In the data that follows, how many lines include the string "size"? Answer with the number alone.
-- Material supplied follows --
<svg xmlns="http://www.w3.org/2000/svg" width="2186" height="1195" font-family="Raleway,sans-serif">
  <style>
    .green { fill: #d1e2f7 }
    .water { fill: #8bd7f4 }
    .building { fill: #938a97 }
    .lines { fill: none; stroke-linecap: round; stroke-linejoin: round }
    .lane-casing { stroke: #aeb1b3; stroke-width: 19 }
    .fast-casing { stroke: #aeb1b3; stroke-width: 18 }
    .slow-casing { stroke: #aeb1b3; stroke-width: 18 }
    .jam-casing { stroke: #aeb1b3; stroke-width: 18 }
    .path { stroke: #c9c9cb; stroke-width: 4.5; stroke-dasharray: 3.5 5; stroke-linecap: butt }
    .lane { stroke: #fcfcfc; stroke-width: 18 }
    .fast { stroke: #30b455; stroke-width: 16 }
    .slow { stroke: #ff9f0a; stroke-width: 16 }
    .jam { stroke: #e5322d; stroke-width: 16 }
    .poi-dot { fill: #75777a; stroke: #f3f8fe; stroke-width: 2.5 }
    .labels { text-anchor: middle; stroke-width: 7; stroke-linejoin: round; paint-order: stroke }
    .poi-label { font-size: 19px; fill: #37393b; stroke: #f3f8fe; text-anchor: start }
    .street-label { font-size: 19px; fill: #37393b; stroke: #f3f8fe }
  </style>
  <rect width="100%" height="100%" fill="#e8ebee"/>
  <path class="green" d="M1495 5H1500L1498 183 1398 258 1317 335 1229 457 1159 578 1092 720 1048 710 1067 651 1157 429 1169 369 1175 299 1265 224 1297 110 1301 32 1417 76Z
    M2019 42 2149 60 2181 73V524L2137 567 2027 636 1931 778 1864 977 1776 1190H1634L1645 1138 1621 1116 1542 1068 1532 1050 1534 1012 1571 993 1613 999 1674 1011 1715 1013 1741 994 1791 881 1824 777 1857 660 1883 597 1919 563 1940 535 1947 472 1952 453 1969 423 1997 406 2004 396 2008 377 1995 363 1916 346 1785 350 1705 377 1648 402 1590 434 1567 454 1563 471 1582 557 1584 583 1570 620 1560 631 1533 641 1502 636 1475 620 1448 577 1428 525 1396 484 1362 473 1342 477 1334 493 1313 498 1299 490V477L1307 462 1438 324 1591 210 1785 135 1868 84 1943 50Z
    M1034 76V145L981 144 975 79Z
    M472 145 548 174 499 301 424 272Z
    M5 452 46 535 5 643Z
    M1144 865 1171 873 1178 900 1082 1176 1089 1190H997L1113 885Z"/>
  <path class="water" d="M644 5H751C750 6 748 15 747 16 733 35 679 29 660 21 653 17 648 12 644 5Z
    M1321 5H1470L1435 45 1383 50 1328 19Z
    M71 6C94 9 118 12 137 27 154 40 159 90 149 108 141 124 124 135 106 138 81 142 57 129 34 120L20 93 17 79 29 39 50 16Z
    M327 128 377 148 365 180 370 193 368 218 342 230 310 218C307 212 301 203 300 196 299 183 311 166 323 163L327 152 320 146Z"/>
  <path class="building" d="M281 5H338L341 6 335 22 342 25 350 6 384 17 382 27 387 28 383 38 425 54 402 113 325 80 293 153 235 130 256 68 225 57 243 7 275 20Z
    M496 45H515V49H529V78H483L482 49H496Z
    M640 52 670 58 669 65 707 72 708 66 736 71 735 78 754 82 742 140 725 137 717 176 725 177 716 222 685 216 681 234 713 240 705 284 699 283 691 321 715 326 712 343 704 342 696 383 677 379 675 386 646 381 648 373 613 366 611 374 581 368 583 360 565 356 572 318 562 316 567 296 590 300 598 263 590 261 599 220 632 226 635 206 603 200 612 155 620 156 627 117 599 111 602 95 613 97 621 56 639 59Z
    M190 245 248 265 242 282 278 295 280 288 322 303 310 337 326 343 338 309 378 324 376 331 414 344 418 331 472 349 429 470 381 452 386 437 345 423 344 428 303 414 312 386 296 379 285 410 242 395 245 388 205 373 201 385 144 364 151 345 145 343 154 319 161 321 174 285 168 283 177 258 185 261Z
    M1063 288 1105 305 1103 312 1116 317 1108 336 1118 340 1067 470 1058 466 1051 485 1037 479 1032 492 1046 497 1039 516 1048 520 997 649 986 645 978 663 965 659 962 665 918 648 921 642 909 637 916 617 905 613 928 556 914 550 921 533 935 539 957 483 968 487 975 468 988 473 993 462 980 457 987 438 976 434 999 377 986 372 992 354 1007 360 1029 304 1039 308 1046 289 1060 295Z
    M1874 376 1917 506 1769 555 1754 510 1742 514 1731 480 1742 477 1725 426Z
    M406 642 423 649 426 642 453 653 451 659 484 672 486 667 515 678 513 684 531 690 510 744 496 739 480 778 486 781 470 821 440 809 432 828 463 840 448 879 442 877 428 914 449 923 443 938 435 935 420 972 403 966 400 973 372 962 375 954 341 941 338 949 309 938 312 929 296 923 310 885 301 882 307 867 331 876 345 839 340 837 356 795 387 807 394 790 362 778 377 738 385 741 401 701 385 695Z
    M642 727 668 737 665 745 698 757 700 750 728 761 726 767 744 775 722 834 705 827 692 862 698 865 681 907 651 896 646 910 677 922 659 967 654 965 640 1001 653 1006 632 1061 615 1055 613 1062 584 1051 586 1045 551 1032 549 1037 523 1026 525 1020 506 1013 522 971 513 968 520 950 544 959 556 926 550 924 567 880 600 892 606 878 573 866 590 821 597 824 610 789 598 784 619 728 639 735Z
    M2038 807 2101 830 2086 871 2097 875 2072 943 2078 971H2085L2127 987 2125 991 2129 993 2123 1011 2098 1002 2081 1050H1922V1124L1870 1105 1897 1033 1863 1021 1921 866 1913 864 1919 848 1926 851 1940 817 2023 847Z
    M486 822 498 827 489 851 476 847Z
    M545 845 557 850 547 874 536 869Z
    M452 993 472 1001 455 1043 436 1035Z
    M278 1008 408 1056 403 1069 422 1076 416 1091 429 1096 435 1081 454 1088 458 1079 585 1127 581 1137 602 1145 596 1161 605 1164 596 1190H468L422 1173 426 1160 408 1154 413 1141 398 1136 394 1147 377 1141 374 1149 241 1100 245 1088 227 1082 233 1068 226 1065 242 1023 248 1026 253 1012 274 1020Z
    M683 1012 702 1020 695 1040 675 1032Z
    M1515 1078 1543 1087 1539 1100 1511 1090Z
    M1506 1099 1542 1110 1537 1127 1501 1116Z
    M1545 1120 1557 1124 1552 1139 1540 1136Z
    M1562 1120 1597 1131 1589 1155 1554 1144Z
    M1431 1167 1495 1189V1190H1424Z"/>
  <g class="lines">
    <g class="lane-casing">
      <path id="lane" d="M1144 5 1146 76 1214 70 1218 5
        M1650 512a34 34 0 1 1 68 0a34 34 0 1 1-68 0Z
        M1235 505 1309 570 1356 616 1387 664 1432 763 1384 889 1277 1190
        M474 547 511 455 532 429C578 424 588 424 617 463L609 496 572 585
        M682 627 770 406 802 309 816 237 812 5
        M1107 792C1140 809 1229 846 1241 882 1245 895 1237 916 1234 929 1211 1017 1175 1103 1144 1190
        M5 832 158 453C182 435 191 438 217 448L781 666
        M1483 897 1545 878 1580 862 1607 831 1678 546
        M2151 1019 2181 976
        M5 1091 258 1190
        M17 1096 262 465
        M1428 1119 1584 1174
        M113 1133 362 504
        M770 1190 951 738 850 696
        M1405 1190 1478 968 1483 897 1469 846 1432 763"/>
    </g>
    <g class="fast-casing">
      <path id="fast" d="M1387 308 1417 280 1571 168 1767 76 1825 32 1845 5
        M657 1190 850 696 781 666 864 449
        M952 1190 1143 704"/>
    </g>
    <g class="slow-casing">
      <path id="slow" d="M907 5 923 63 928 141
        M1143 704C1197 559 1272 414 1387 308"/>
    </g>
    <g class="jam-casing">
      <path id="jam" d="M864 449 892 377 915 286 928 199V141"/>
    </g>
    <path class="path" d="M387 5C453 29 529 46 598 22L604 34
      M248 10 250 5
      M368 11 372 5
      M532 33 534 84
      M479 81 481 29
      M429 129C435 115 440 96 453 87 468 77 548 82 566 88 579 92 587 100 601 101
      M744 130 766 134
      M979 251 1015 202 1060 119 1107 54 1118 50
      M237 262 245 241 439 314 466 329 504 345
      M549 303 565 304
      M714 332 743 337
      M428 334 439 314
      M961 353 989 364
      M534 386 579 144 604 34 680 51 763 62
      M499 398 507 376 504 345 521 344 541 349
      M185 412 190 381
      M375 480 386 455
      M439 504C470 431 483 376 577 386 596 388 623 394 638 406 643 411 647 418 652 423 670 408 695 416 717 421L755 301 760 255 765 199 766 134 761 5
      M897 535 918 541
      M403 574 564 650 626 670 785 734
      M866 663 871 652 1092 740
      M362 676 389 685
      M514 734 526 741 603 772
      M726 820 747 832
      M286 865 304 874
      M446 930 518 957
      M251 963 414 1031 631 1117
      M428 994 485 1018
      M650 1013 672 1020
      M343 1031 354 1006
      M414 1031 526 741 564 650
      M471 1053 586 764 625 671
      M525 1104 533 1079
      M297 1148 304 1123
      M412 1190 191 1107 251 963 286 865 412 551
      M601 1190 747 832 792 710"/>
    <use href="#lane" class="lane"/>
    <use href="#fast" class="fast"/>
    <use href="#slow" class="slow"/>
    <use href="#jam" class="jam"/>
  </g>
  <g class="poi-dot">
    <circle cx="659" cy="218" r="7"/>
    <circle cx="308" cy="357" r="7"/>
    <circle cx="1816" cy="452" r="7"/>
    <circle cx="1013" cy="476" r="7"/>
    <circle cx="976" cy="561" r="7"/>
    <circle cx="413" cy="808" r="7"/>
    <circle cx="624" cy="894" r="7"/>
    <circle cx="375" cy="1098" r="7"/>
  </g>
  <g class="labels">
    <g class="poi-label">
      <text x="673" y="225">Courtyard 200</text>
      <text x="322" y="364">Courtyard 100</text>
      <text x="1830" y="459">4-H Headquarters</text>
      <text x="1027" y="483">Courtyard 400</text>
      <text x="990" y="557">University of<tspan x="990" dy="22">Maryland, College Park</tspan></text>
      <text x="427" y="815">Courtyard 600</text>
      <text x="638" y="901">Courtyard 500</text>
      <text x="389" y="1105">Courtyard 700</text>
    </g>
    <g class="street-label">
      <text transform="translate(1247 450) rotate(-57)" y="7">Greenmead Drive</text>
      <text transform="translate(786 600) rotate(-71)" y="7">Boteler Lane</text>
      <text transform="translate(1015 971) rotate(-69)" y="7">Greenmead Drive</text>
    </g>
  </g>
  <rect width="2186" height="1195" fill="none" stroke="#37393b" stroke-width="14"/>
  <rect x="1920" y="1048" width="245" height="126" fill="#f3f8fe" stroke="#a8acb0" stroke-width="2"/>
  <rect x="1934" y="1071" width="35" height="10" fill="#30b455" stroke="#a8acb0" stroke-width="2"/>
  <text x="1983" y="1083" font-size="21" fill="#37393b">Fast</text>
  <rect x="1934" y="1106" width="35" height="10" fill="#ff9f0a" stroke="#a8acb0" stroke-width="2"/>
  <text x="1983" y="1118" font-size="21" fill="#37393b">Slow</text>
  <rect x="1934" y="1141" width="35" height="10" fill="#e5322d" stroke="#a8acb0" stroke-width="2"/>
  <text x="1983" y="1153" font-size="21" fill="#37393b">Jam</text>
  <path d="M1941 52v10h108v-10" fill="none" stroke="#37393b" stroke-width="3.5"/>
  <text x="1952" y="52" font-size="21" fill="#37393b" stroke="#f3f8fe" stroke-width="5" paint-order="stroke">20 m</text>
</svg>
-- Material supplied concluded --
# Exercise response
6